Oui, pour moi elles sont complètement décrédibilisées dans leur légitimité de porter les valeurs du sport. Le Comité international olympique, via le Conseil olympique d'Asie (instance regroupant 45 comités nationaux olympiques et affiliée au CIO), n'est pour moi plus légitime pour parler de vivre-ensemble, sur une planète vivable, de promouvoir des événements qui sont éco-responsables... Il y a une perte de crédibilité totale. On peut se poser la question de la légitimité du CIO et de la FIFA à pouvoir représenter le monde du sport.

Cela veut-il dire que nous ne sommes pas à l'abri de voir d'autres gros événements internationaux prendre la même direction ? Si les considérations éthiques et les responsabilités climatiques n'existent pas...

Tant que l'on ne montrera pas un désaccord, un désintérêt ou une opposition pour ce genre de projets, et que l'on continuera à alimenter le système économique tel qu'il existe, on aura malheureusement des projets de ce type-là.

L'argument de l'Arabie saoudite pourrait être de dire que c'est un projet financé à 100% par le Royaume, qu'il est souverain sur son territoire... ?

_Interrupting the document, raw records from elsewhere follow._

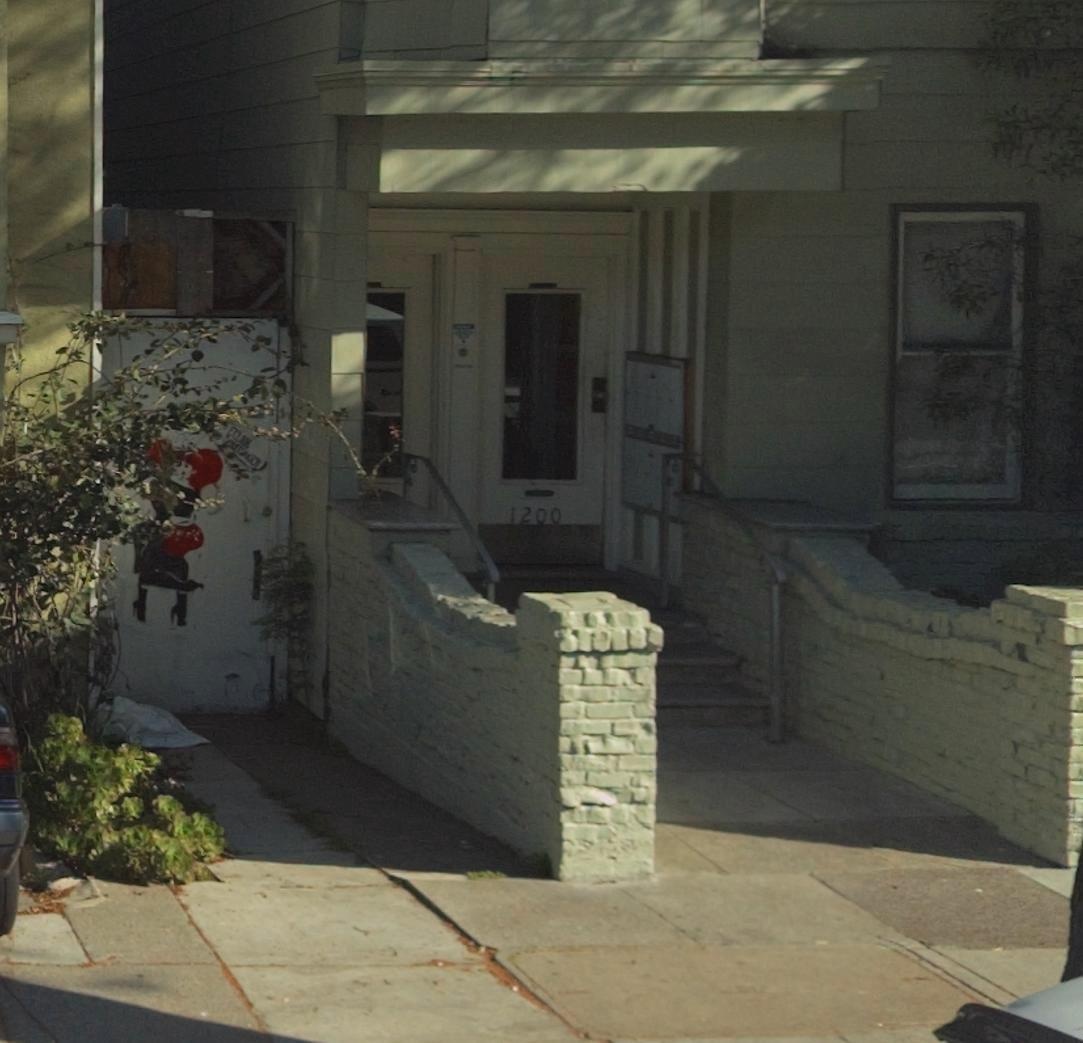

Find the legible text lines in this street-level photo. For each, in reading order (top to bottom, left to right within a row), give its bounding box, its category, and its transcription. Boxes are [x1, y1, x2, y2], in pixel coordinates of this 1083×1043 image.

[507, 503, 563, 528] StreetNumber: 1200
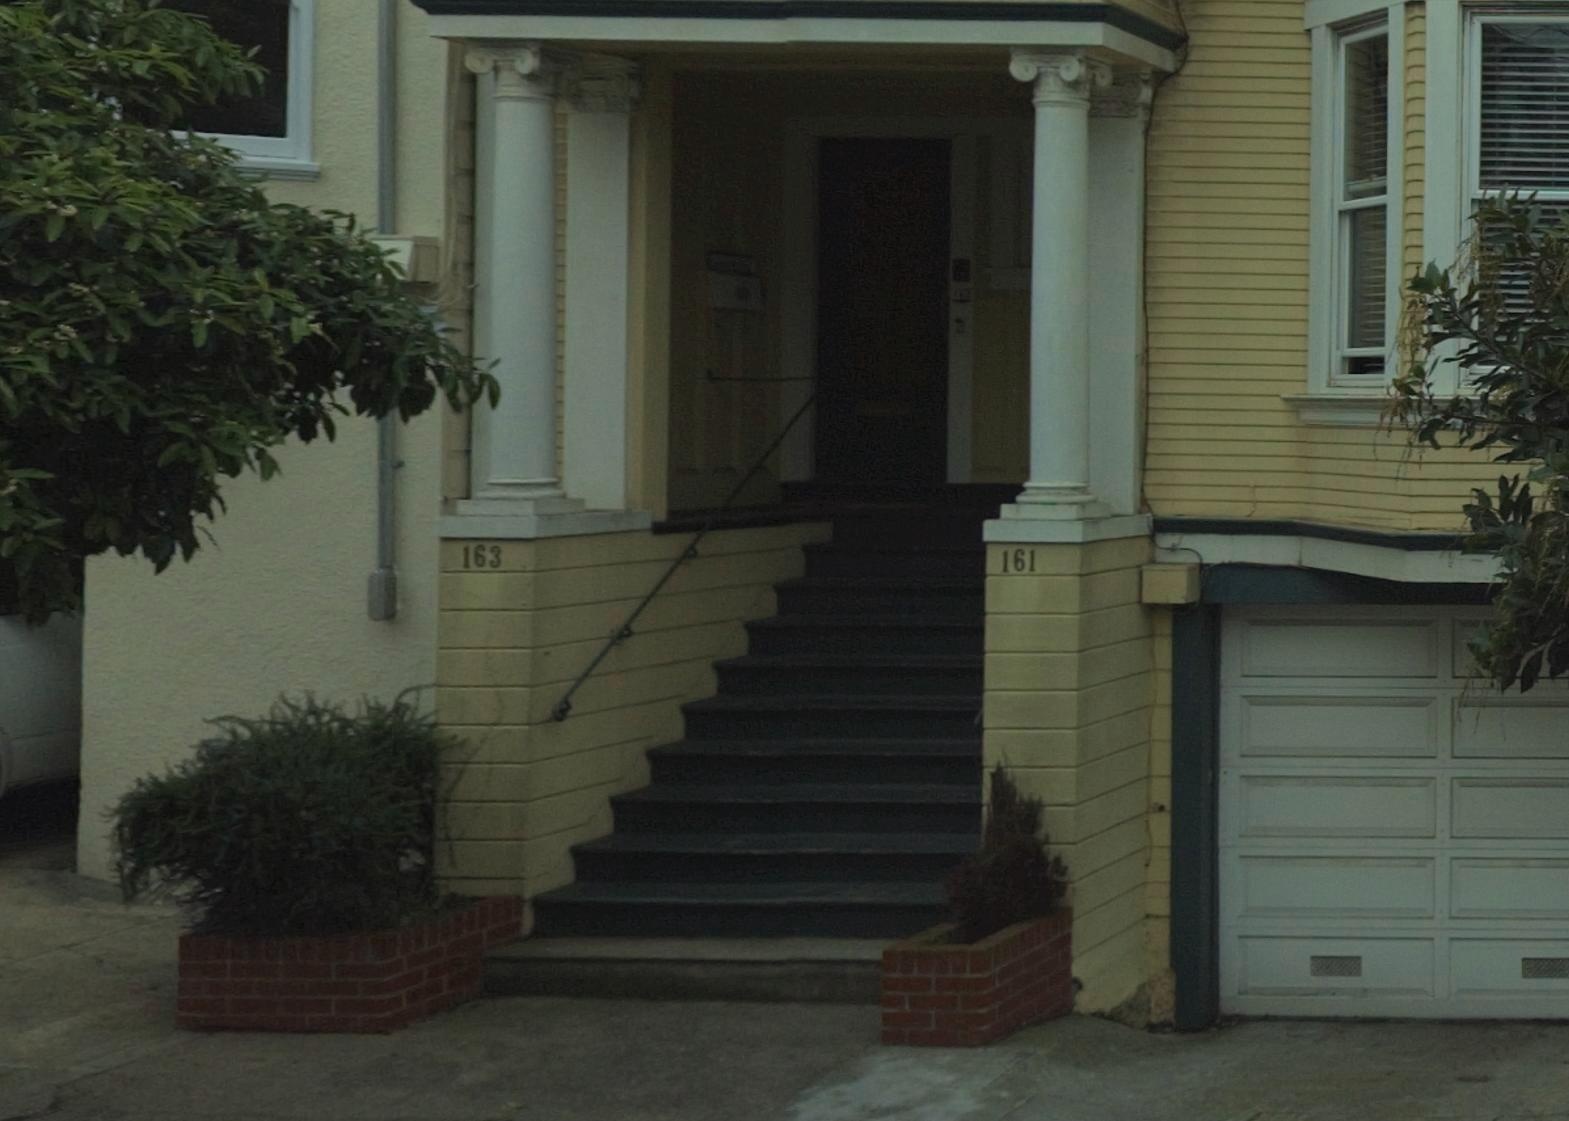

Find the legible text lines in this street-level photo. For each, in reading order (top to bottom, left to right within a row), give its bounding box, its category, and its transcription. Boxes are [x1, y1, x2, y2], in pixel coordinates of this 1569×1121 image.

[459, 542, 503, 571] StreetNumber: 163
[999, 546, 1039, 574] StreetNumber: 161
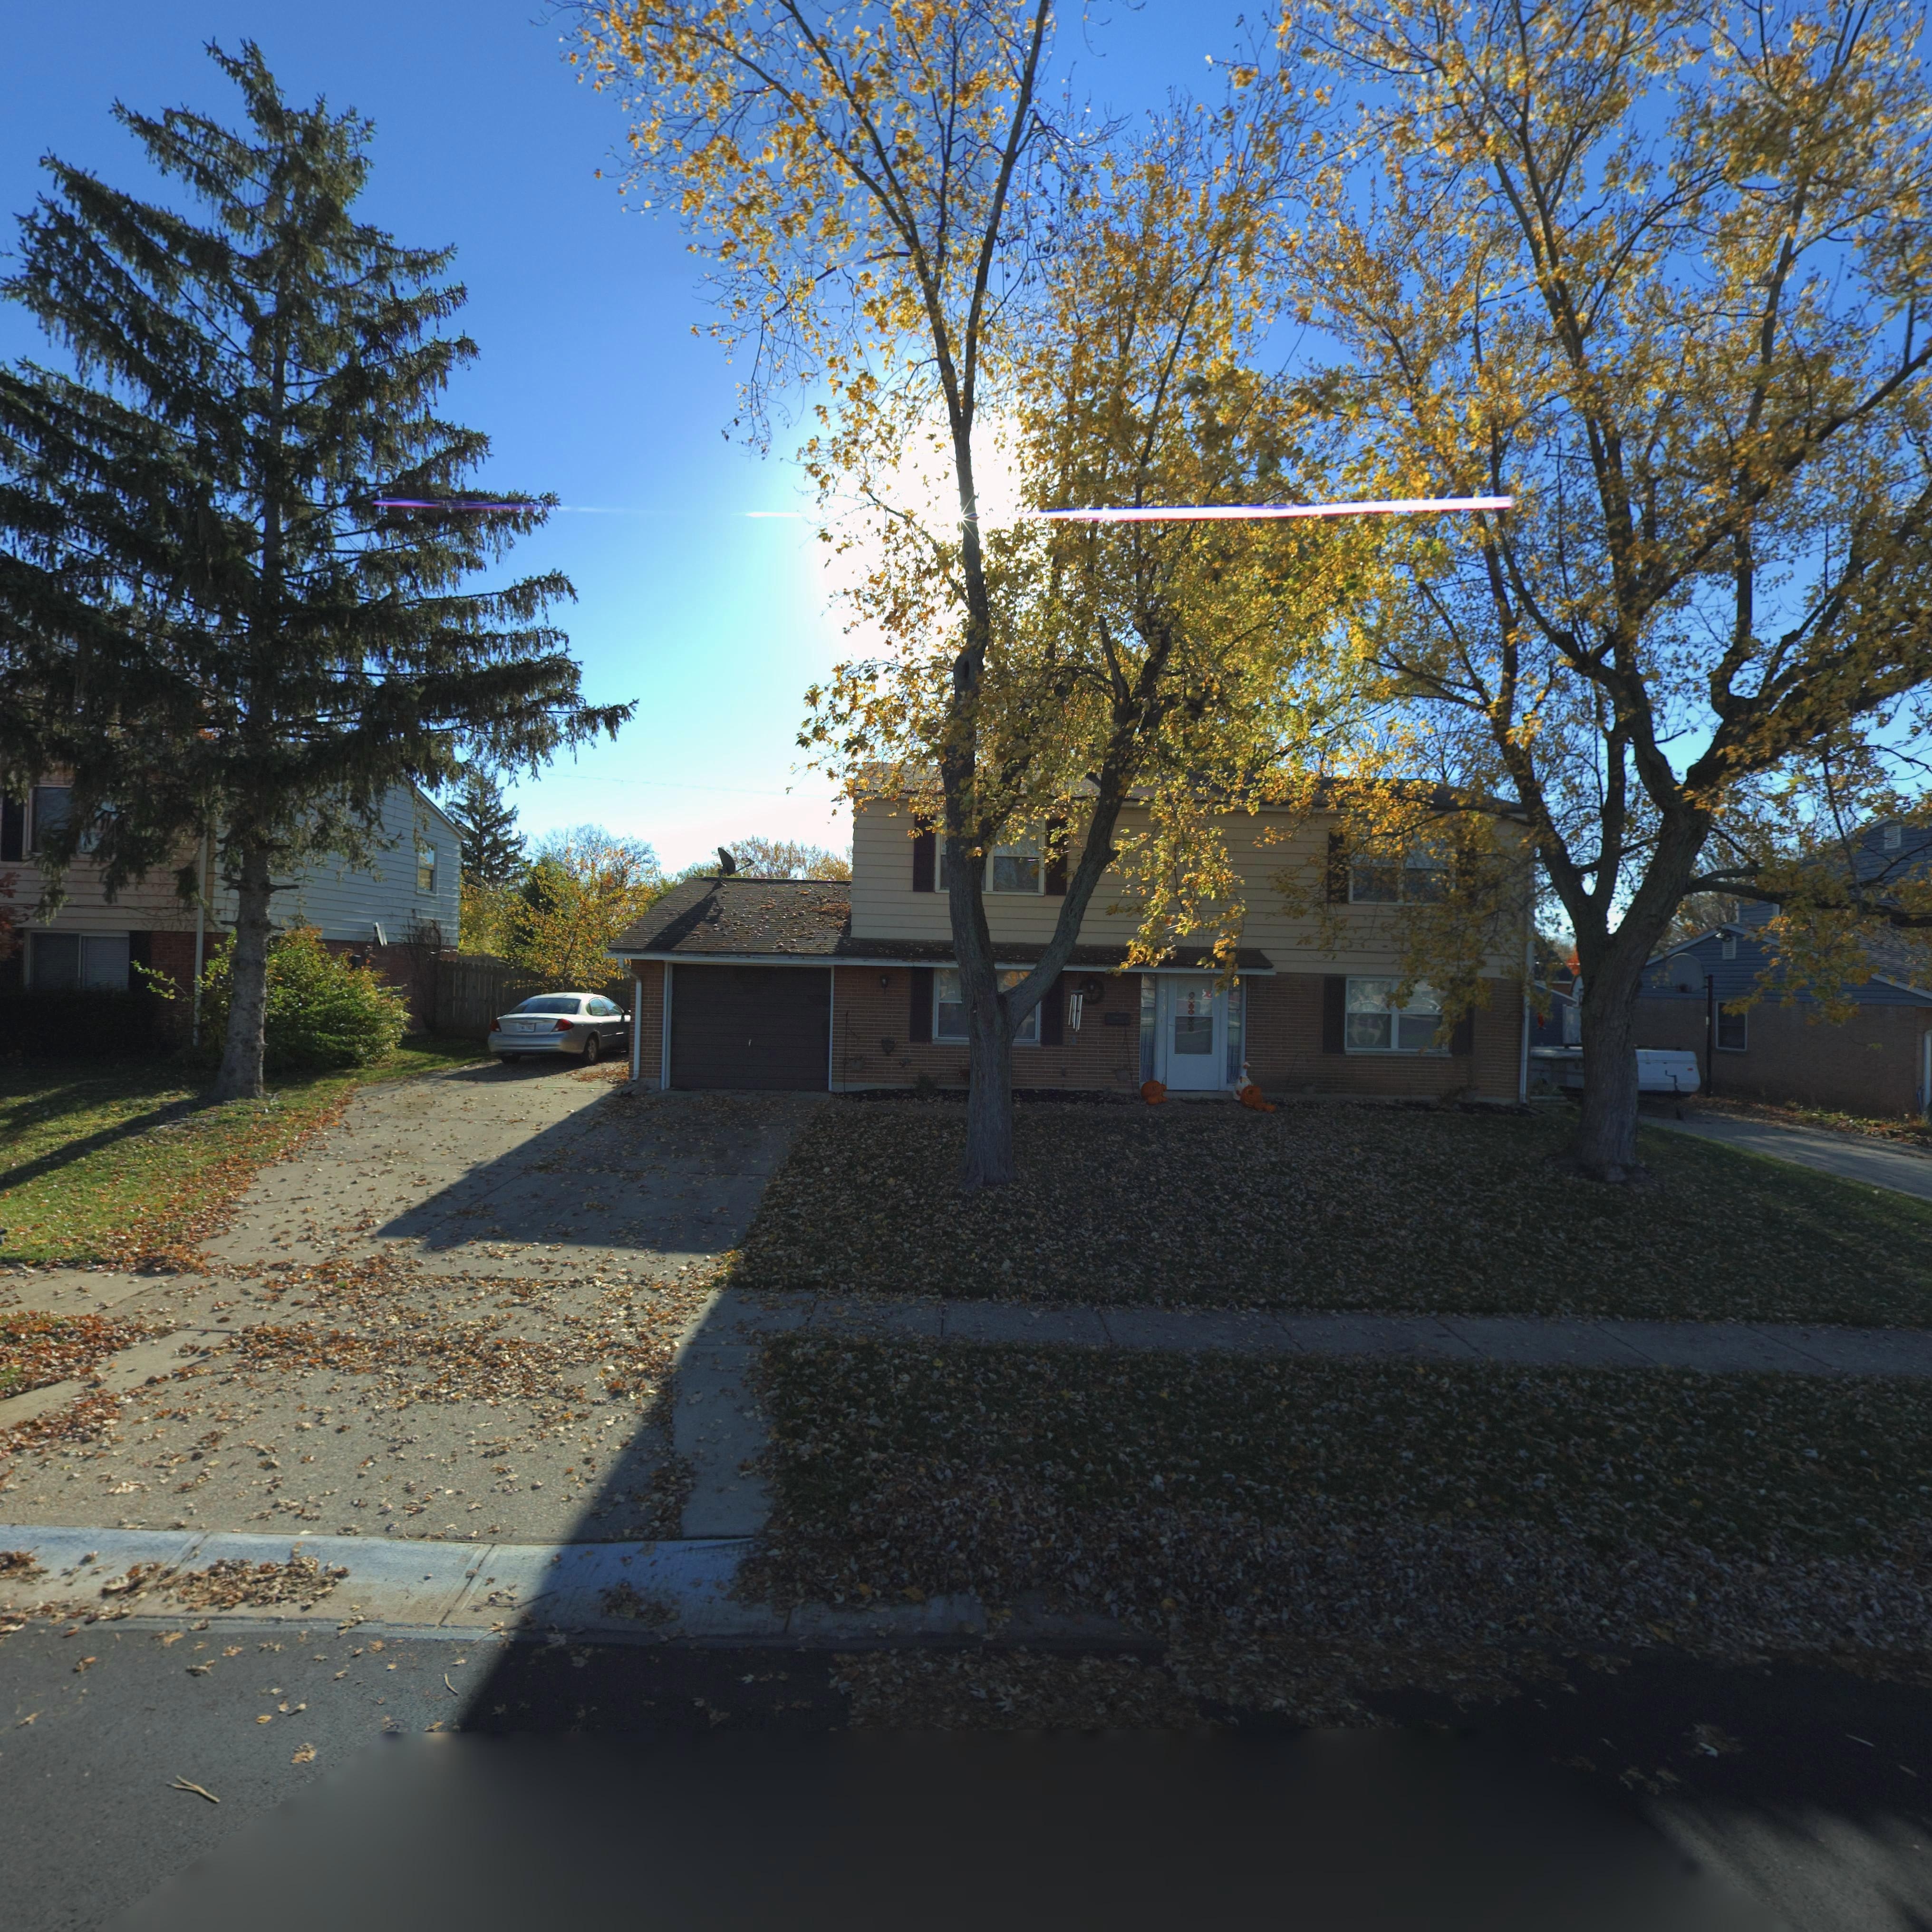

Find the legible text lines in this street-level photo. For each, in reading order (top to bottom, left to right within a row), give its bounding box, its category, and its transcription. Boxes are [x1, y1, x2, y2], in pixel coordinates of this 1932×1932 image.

On a beau avoir des Etats souverains, on est sur un climat environnemental mondial. Donc les actions des uns impactent le climat de tous les autres. On ne peut pas réfléchir à l'échelle d'un État ou d'une région du monde sur le climat. Si l' on va dans cette direction, le sport risque de devenir le symbole d'une injustice sociale face au dérèglement climatique. Certaines populations, certains sportifs, certaines compétitions auraient le droit de consommer des ressources, émettre des gaz à effet de serre, là où d'autres types de population vont en subir les conséquences ? Le sport va se retrouver dans une lutte des classes, c'est un peu ce que l'on a sur certaines disciplines.

Comment est-il possible de faire pression pour que ce genre de projets et de candidatures ne voient pas le jour ?

Ces fédérations internationales ayant des difficultés à changer leurs modèles, il faut les aider à le faire. Les Etats et les villes qui sont en désaccord avec ces types de projets peuvent faire pression sur ces instances internationales pour qu'elles modifient leur cahier des charges, leurs règles et leurs visions. Les grandes villes, qui se mobilisent les unes après les autres pour annoncer qu'elles ne diffuseront pas le Mondial au Qatar, doivent affirmer auprès du CIO et de ces instances que tant qu'elles auront ces visions du sport mondial, elles ne candidateront plus. Il faut exclure ces projets climaticides de manière claire dans le cahier des charges. Ces projets ne doivent pas pouvoir exister à l'heure actuelle au regard des urgences environnementales. C'est contraire aux valeurs même de l'olympisme.